Ingredients
The following ingredients have 4 Servings
- 1 cup boiling water
- 2 tsp baking soda
- 1 stick unsalted butter (room temperature)
- 2/3 cup packed brown sugar
- 1 cup molasses
- 1 1/2 cups all purpose flour
- 1 cup almond flour (or use more regular flour)
- 2 tsp ground ginger
- 1 tsp cardamom
- 1 tsp cinnamon
- 1/2 tsp cloves
- 1/2 tsp nutmeg
- 1/2 tsp salt
- 2 tsp baking powder
- 2 eggs
- 4 Tbsp unsalted butter (room temperature)
- 2 cups confectioner's sugar (sifted)
- 3 Tbsp Spiced Rum
- Milk or cream to thin
Instruction
- Set oven to 350F
- Combine the boiling water with the baking soda and set aside.
- Beat the butter until fluffy, then add the sugar and cream them together well.
- Add the molasses and water/baking soda mix.
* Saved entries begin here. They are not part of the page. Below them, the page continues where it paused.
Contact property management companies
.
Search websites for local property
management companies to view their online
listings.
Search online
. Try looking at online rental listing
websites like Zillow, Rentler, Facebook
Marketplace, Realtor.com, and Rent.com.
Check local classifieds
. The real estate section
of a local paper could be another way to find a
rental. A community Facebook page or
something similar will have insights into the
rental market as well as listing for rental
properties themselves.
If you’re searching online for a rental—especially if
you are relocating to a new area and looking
- Sift together dry ingredients and add them to the wet.
- Beat in eggs.
- Pour into a well greased pan. This recipe makes enough batter for a 9x12 rectangle baking pan, but I wanted to use my 9" round springform pan, so I had enough batter left for 6 cupcakes. Go either way, but be sure to grease up your pan well, this cake is sticky.
- Bake for about 30-35 minutes for the rectangle, and a little longer for the springform, 40-45 minutes. Cupcakes will take about 14 minutes, till a toothpick comes out clean.
- Cool on a rack before frosting.
- To make the frosting, blend the soft butter and sugar with a wooden spoon.
- Add the rum and then the milk or cream, a tablespoon at a time, beating well, until the frosting is smooth and of spreading consistency.